Zdepresjonowana napisal(a):chcesz zeby cie szanowali, sama sie najpierw szanuj

- masz racje!
napisał/a: ~gość 2009-09-12 19:49
Diana22 napisal(a): "nie znajdziesz faceta zyjacego w monogamii, wszyscy zyja w poligami"

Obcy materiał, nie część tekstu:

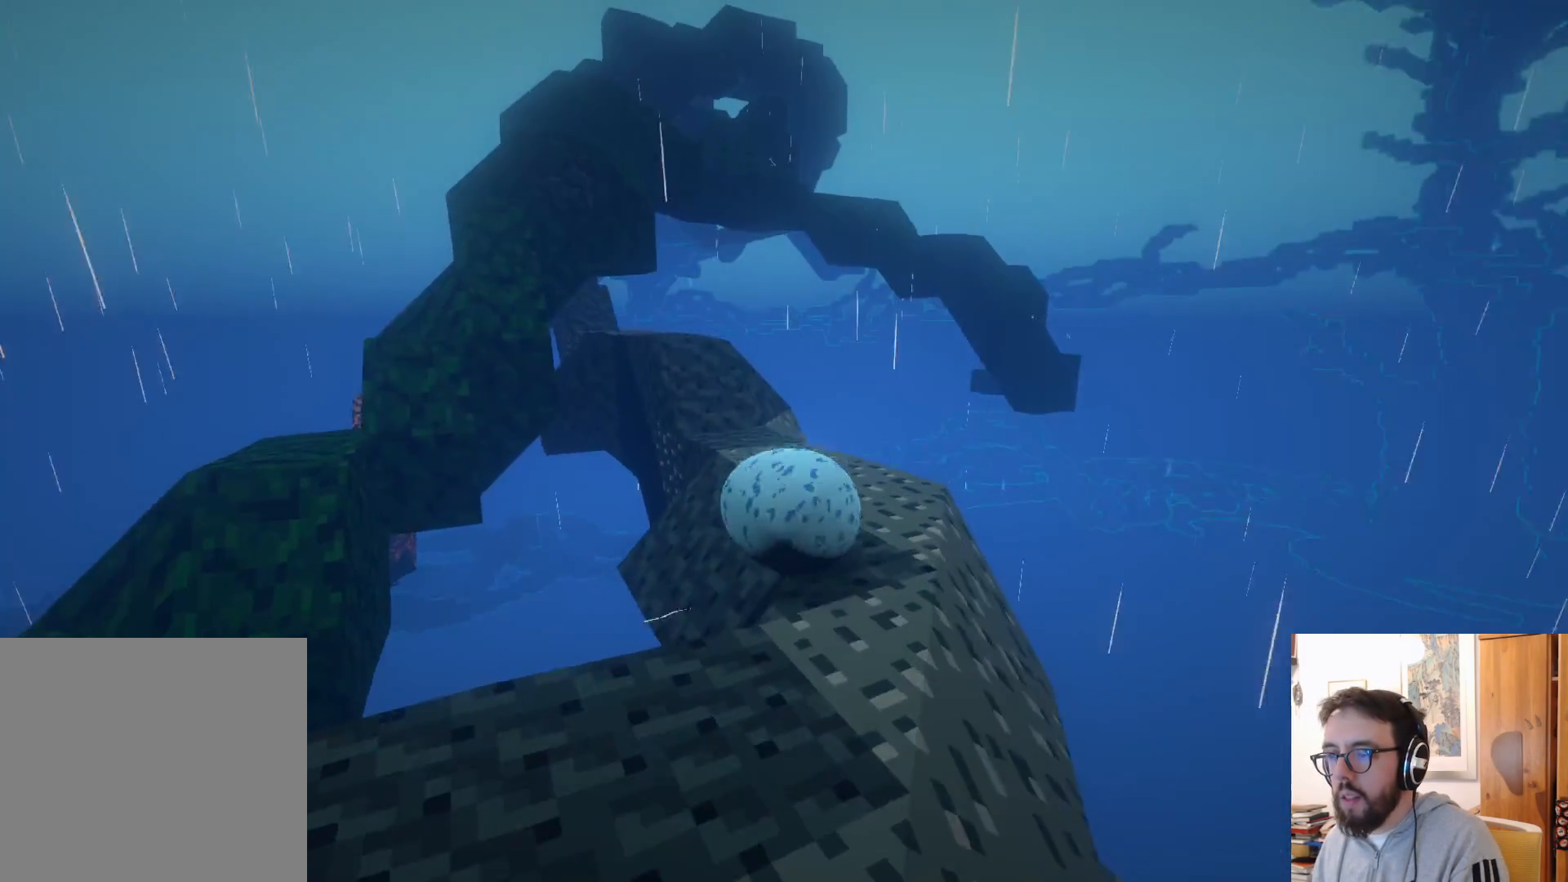
{"buttons": [], "left_stick": "down", "right_stick": "center", "events": [[34, "right_stick", "center"], [117, "left_stick", "up"], [217, "left_stick", "center"], [300, "left_stick", "down-left"], [467, "left_stick", "down"]]}
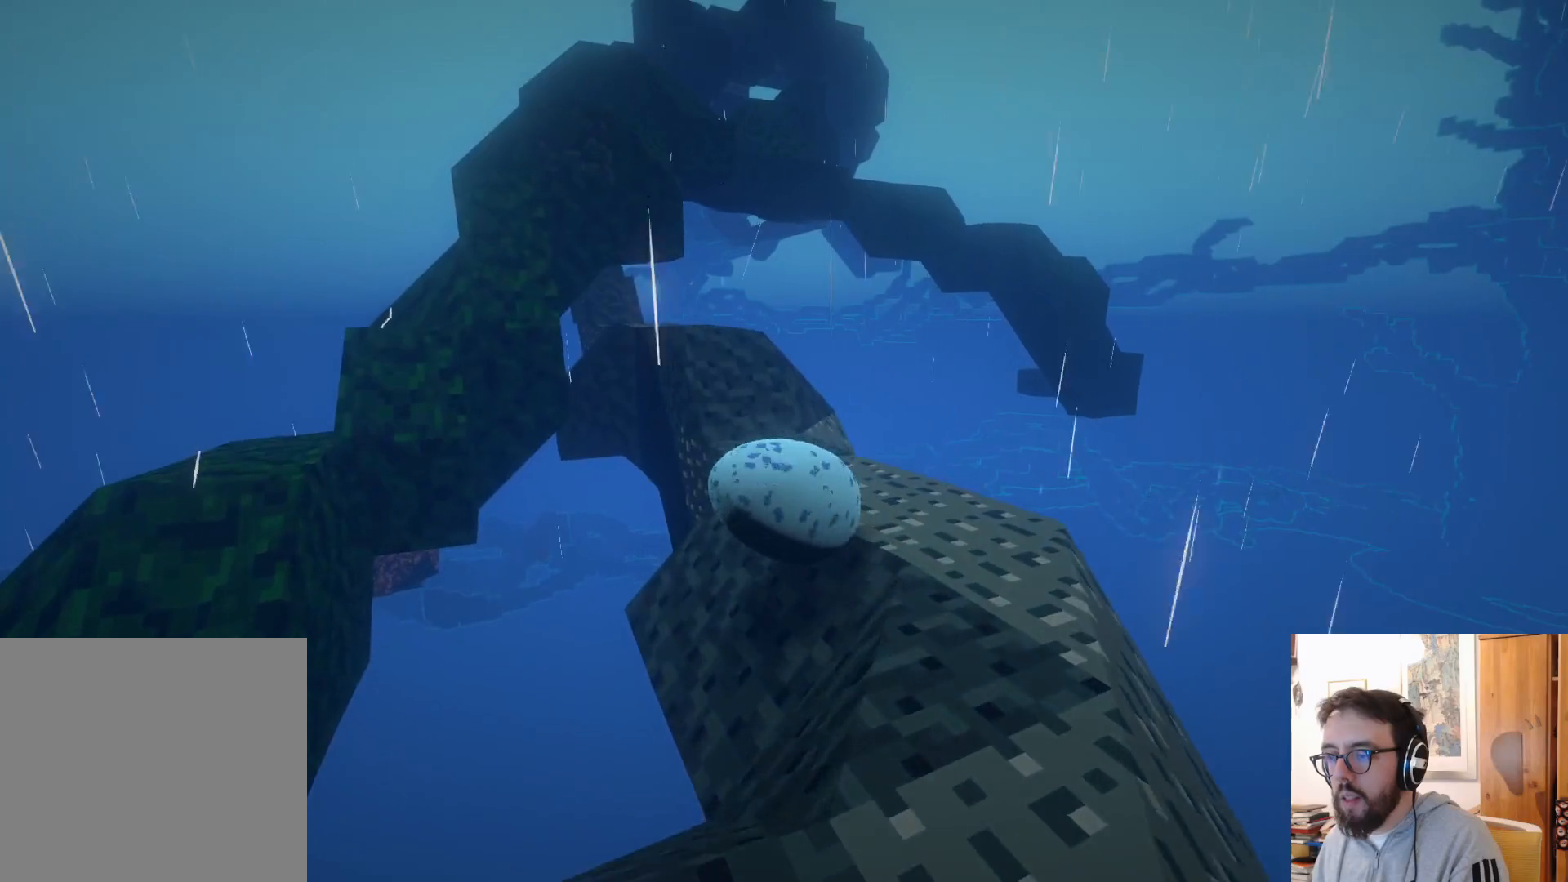
{"buttons": [], "left_stick": "down-right", "right_stick": "center", "events": [[67, "left_stick", "down-right"]]}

O ile wiem to sorrow i dark_slave żyją w monogamii : ) tak jak większa część męskiej populacji forum ,ale na codzień ich nie znam ; P
A on skąd wie takie madrości? Robił ankietę sam ze sobą?
napisał/a: Diana22 2009-09-12 20:39
stwierdza patrzac w kolo na znajomych i na ich zwiazki

[ Dodano: 2009-09-12, 20:44 ]
BeatrixKiddo napisal(a):O ile wiem to sorrow i dark_slave żyją w monogamii :

domyslam sie ze poligamisci nie odwiedzaja tego forum
napisał/a: ~gość 2009-09-13 07:51
Skoro on uznał że ma zielone światło bo wąski krąg jego znajomych zdradza to Ty naprawdę nie masz u niego czego szukać. Jak mówiłam kompleks maczo, on wręcz ma obowiązek Cię zdradzać wg niego bo w innym wypadku grozi mu okreslenie "zniewieściałego". Zerwij.
napisał/a: kasiasze 2009-09-13 10:10
albo Ty - to nie jesteś "TA" dla niego, albo facet nie będzie nigdy umiał być wierny ... odpowiedz sobie co dla Ciebie się liczy?